Associate Professor in Organic Electronics
Wallenberg Academy Fellow 2019
Breaking new ground by combining nanooptics with organic electronics
Optical antennas are nanoscopic structures that make control of light at the nanoscale possible. This makes them useful for many applications: from sensors and energy applications to ultra-thin lenses and new materials possessing exotic optical properties.
Jonsson wants to take the nanoantenna concept a step further by fabricating them from electrically conducting polymers.
“We are the first in the world to produce this type of dynamic nanooptics based on conducting polymers, and the goal is to lay the foundation for new devices that we can control even once they have been made,” Jonsson says.
Attracted to a new field
When Jonsson left his postdoc position at Delft University of Technology to set up his own research team, he was drawn to Linköping University and its world-leading research in organic electronics.
“Organic electronics was a new field for me, and I was intrigued. And my field – nanooptics – was new to the researchers here. So I felt I could contribute something really new by combining our fields,” Jonsson explains.
Optical nanoantennas have mainly been made using metals, in most cases gold and silver. But this produces devices with a static function. The properties of the conducting polymers, on the other hand, can be controlled in various ways, which offers new potential. Jonsson’s research group is working on the hypothesis that this dynamic control ought to result in a number of applications. Examples include smart windowpanes that adapt to weather conditions and climate to regulate the amount of energy they let through. Other potential applications are components for future nanooptical computers that use light to make calculations. This will require new ways of controlling the light so the computer does not merely repeat the same calculation over and over again.
But Jonsson stresses that the path to several of these new applications is a long one, involving important fundamental questions about how light interacts with nanostructures made from these organic materials.
“Small changes in processing conditions can impact the polymers’ properties. In that sense they kind of live their own lives, compared with classical metals. This creates many opportunities, but also makes it difficult to predict what the results will be.”
Milestone already reached
When optical nanoantennas are made using traditional metals, free electrons in the structure make it possible to control the light. Light shining on a nanoparticle makes the electrons in the metal move in unison in what resembles a small cloud. This collective oscillation, which is called a plasmon, creates a strong optical field around the particle that can be exploited in various applications. When polymers are used, things get even more interesting, since conduction in these materials works differently and can be based on positive charges.
“We don’t yet know in detail how the special way that polymers conduct electricity will impact the properties of the antennas, for instance their ability to capture light and create nanoscopic optical fields.
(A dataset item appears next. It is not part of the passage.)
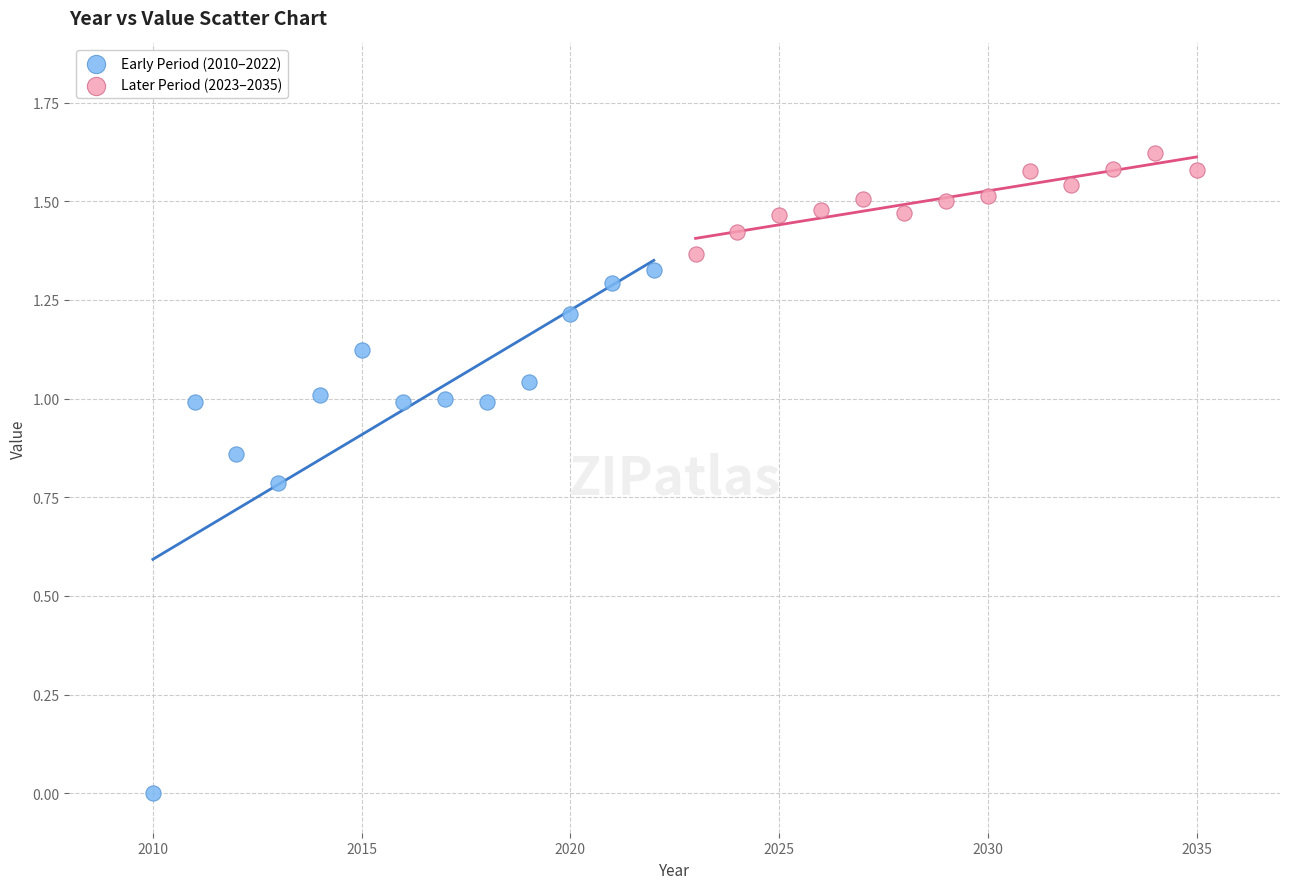

What are all the series names shown in the legend?

Early Period (2010–2022), Later Period (2023–2035)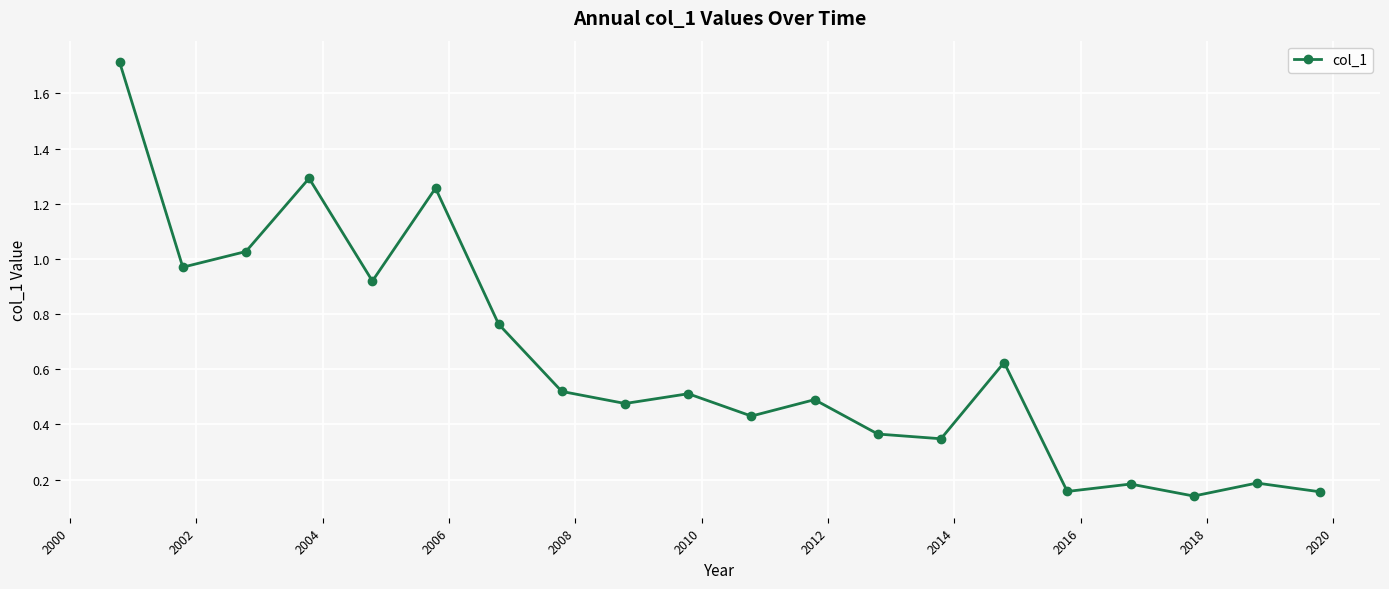

True or false: there are more than 2 points higher than both neighbors.

True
The fact there is so much we still don’t understand is what drives me,” Jonsson says.
Jonsson’s research team recently published its first article on organic nanoantennas, in which they were able to show how their theories and optical simulations tallied with their experiments.
“It was a real milestone when we succeeded in building the first nanostructures, showing they actually work as light antennas. We were also able to switch the antennas on and off by chemical means. Now we need to show we can also control them by electrical potentials, which is essential for many intended applications.”
Over the five years of Wallenberg Academy Fellow funding he hopes to establish dynamic organic nanooptics as a research field, and contribute to more breakthroughs.
“Our work doesn’t end with merely improving existing technology. We really want to break new ground. This requires long-term curiosity-driven research of the kind made possible by funding from Knut and Alice Wallenberg Foundation.”
Although the goal is to manufacture new types of nanostructures with exotic properties in the lab, there is much inspiration to be derived from nature. Various nanostructures in the natural world have long yielded evolutionary benefits. During his honeymoon in Tanzania Jonsson was particularly fascinated by the shimmering plumage of some of the birds there.
“The researcher in me was taken with the idea of studying their feathers to learn more about the amazing colors, which are probably not based on pigment alone, but also on various nanostructures.”
Passing on the word
As a Wallenberg Academy Fellow, he is also looking forward to the mentoring scheme that is part of the program. He is a former chair of the Young Academy of Sweden, which offered the opportunity to influence research policy, and to contribute to interdisciplinary discussions and outreach. He considers it vital to ensure the public understands the importance of research. As an undergraduate and a PhD student at Lund University he toured with a physics and laser show for school kids and the public.
“It was really enjoyable because it was all about creating understanding at a completely different level. Describing the fairly complex work we do in simpler terms also gives me a better understanding.” Jonsson says.